Monsters… and curiously, a quite literal one delayed us a minute from going indoors. I had been aware as we approached the house of a low jet somewhere in the distance behind us, but as we went up the steps its distant roar became anomalous and I looked back. I could see the plane four or five miles away, on a downward path.

Andrew said, ‘Concorde. They’re testing the damn thing at Fairford.’

‘My God. It’s the first time I’ve heard it.’

‘Wish I could say the same.’

The roar was strange, sky-filling despite the distance of the aircraft, seemingly too all-invasive to emanate from that tiny sliver of machinery in the dimming winter sky. I heard a voice from the house: Caro and Jane, and the two children, stood by the front door, watching with us. Andrew took a breath.
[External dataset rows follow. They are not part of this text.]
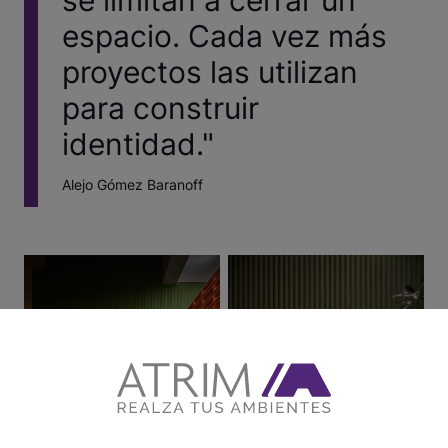
se limitan a cerrar un
espacio. Cada vez más
proyectos las utilizan
para construir
identidad."
Alejo Gómez Baranoff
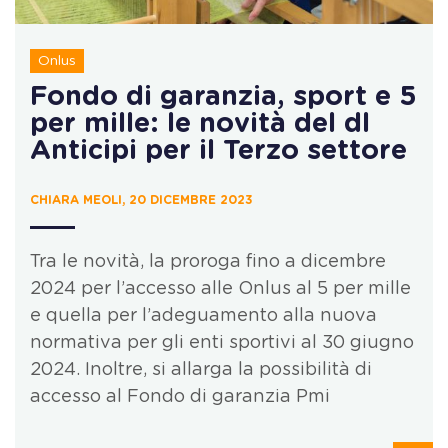
Onlus
Fondo di garanzia, sport e 5
per mille: le novità del dl
Anticipi per il Terzo settore
CHIARA MEOLI, 20 DICEMBRE 2023
Tra le novità, la proroga fino a dicembre
2024 per l’accesso alle Onlus al 5 per mille
e quella per l’adeguamento alla nuova
normativa per gli enti sportivi al 30 giugno
2024. Inoltre, si allarga la possibilità di
accesso al Fondo di garanzia Pmi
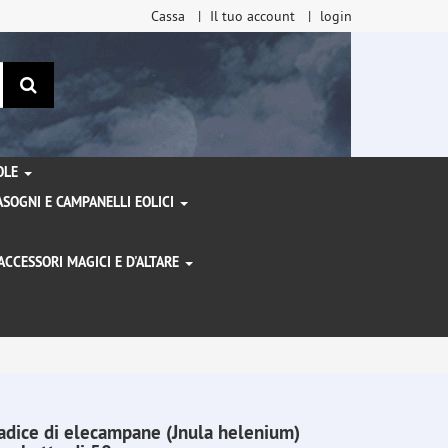
Cassa
Il tuo account
login
ricerca
TOLE
SOGNI E CAMPANELLI EOLICI
ACCESSORI MAGICI E D'ALTARE
I
adice di elecampane (Jnula helenium)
‘Had a great protest meeting soon after it started. Down at Lechlade. Absolute shambles. Local Bolshies screaming at each other—the Fairford union men were all out in force. Our lot no better. All our would-be politicos trying to sit on the fence in case they lost votes. Just about summed it all up, really.’

‘Three blind mice?’

‘Sixty million of them, dear boy. If you ask me.’

And with that comprehensive judgment on his nation, he turned his back on the future.

Only two nights before, in the flat, I had pulled down that old copy of the Shirburn Ballads inherited from my father.

Why dost thow put thy confidence in stronge and stately Towres?

Why takest thow such pleasure in building sumptuous bowers, Reioycinge in thy pastures, and Parke of fallow deere?

Repent therfore, oh England the judgment day is nye.

The anonymous Jeremiah of the broadsheet ballad might well have got a certain masochistic enjoyment from our evening, as it turned out. I had been told more of our guests before they arrived. Fenwick was a highly successful barrister as well as a politician; he had a safe Tory seat ‘just over the border’; but wasn’t at all, I was assured, ‘countrified’. He had acted ‘brilliantly’ at least successfully for Andrew in some planning dispute that had gone to public enquiry. Rather a gay old dog out of his chambers, his present, third, and much younger, wife was American; I’d like her.